My View - Wednesday July 26 2017
It was Bingley Show this weekend and I'm feeling all nostalgic and just a little bit teary. I couldn't go because it was my niece's hen weekend in York, so I was busy knocking back prosecco in a hot tub, learning what 26 year olds do for kicks these days. But a part of me secretly wanted to be in bottom meadow at Myrtle Park, wellies on, watching the Holsteins hoof it round the ring.
It's all my late father's fault. I grew up in Bingley. I went to Bingley Grammar, learned to swim at Bingley Baths, had my first kiss at Bingley Tennis Club. But for as long as I can remember, dad was on the committee for the Bingley Show. I think he did pretty much every job going, from ticket collector to President.
In the weeks before, he was on constant weather watch as emergency plans were put in place for heavy showers. The house phone would be ringing off the hook with queries from Joan the secretary about stallholder costs or bouncy castle locations. Mum was on high alert to field calls from health and safety sergeants while I was dispatched to deliver posters to local shops.
My sister and I were roped in for bums-on-seats at the big marquee lunch. We were mainly there to bring the average age down. Then various grandchildren would be on parade to pick the winning raffle ticket or hand out flowers to the speakers. Dad's favourite speaker was the former British showjumping champion, Harvey Smith. He thought it was a real coup to get him.
After our four courses, it was a quick dash to the portaloos for a change of shoes and on to the craft tent, where someone was usually whittling a salmon from a tree stump. One year, mum actually bought a giant wooden fish, but dad varnished it wrong and it ended up looking like a phallus growing from a molehill in the garden.
Eventually, we'd weave our way down by the river to catch a bit of dressage or the dog and handler lookalike competition, before parking ourselves in the beer tent for the rest of the day.
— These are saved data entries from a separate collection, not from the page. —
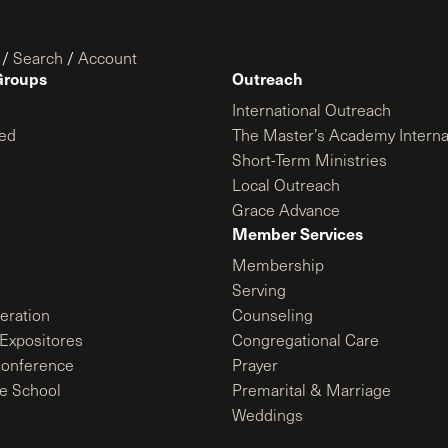
/
Search
/
Account
Groups
Outreach
International Outreach
ed
The Master’s Academy Interna
Short-Term Ministries
Local Outreach
Grace Advance
Member Services
Membership
Serving
ration
Counseling
Expositores
Congregational Care
onference
Prayer
le School
Premarital & Marriage
Weddings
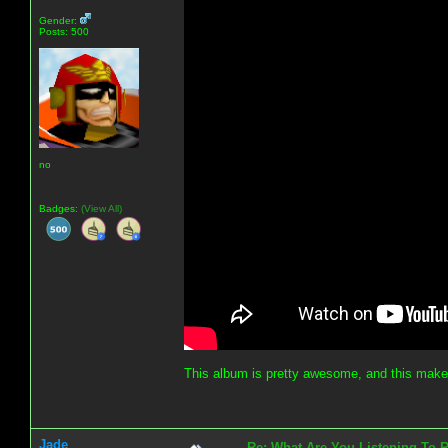
Gender:
Posts: 500
no
Badges:
(View All)
This album is pretty awesome, and this make
Jade
Re: What Are You Listening To 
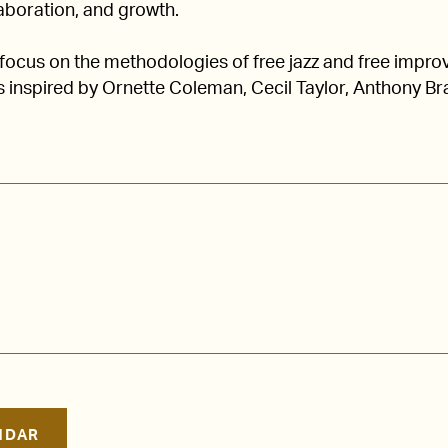
laboration, and growth.
ocus on the methodologies of free jazz and free improv
 inspired by Ornette Coleman, Cecil Taylor, Anthony Br
NDAR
I'd always leave the show heavier than when I arrived, laden down with essential purchases like a banana guard or egg slicer. And even though we had the full mashings in the marquee, I've never knowingly exited without having had at least one hog roast sandwich and a bag of fudge for the road.
Last year, I couldn't bring myself to attend as dad had only been gone a few months. This year, I think he'd be happy to know his two daughters were helping one of his granddaughters celebrate her last few weeks of freedom. And next year? Well, with the wedding this September, there might even be a great-granddaughter on parade at Bingley Show 2018.